Years ago, a professor told me of a situation at her university in which a colleague of hers broke down while describing the massacre at Nanking to her students. The professor remarked not about the break-down but about the complete lack of empathy her colleague’s students had shown to their teacher. Worse, still, many students laughed, poking fun at the professor’s colleague because of her “softness.”
A little after that, I read that Justin Bieber had gone to Anne Frank’s house and tweeted some inane and tone-deaf nonsense about whether the young diarist would have “been a Belieber.” No tweets about the sheer human tragedy of the Holocaust or even a personalized memorial to Frank herself.

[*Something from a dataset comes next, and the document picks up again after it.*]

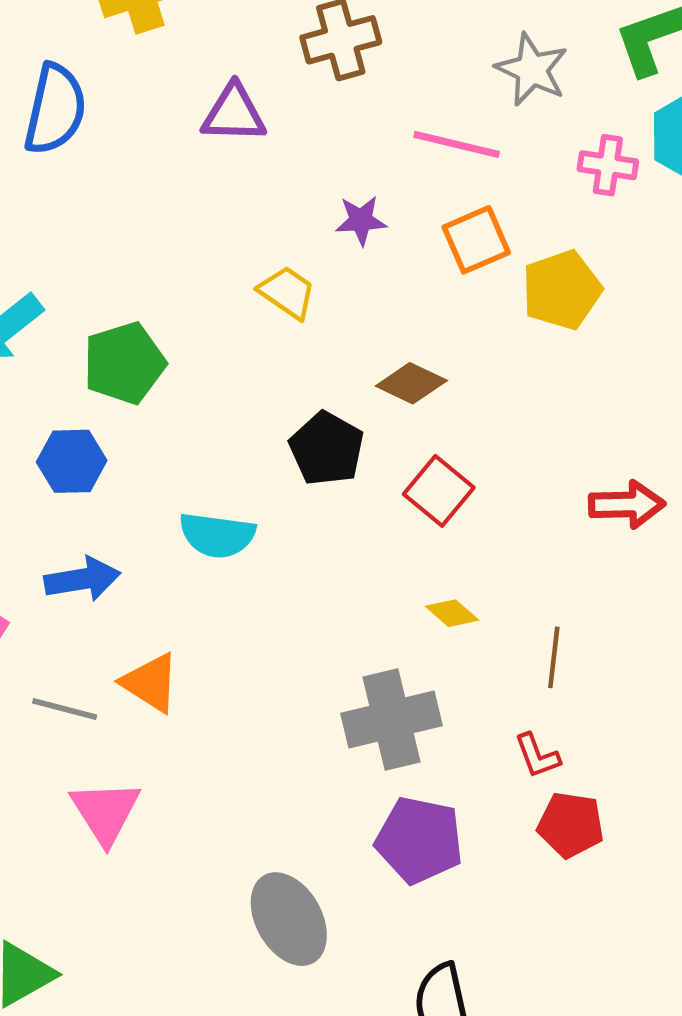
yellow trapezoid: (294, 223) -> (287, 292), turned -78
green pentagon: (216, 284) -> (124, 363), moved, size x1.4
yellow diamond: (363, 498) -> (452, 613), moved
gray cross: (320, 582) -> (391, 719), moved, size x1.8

Of late, we see the crude recrudescence of Nazi symbology and have “normalized” favorable insinuations about Hitler and National Socialism as a whole- in Europe, North America, and even in Asia. Swastikas seem even to adorn cupcakes and ice-skaters find it okay to dress up as marked jews under the Nazis.

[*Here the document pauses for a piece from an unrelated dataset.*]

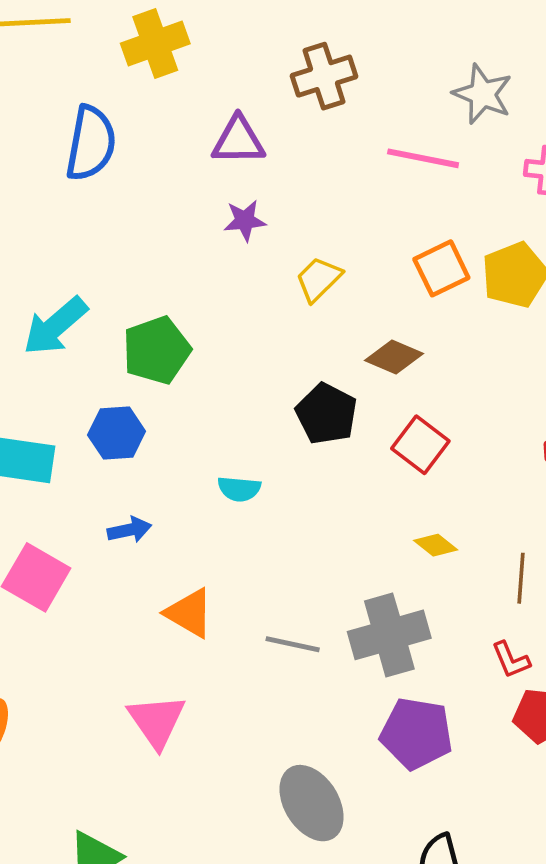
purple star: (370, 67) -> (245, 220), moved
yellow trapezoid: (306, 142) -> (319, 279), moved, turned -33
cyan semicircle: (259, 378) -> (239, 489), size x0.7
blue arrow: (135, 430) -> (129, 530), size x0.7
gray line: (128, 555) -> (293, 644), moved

What do we make of this? Is it simply lack of historical memory and context? Is it the blunting of human emotions inherent in consumer culture? Is it the erupting glorification of narrow ethno-nationalism in which empathy across cultures, races, and creeds no longer exists?
Let’s openly discuss this on Countercurrents. Let’s involve ourselves in asking the right questions, finding some answers, and fighting for a better world.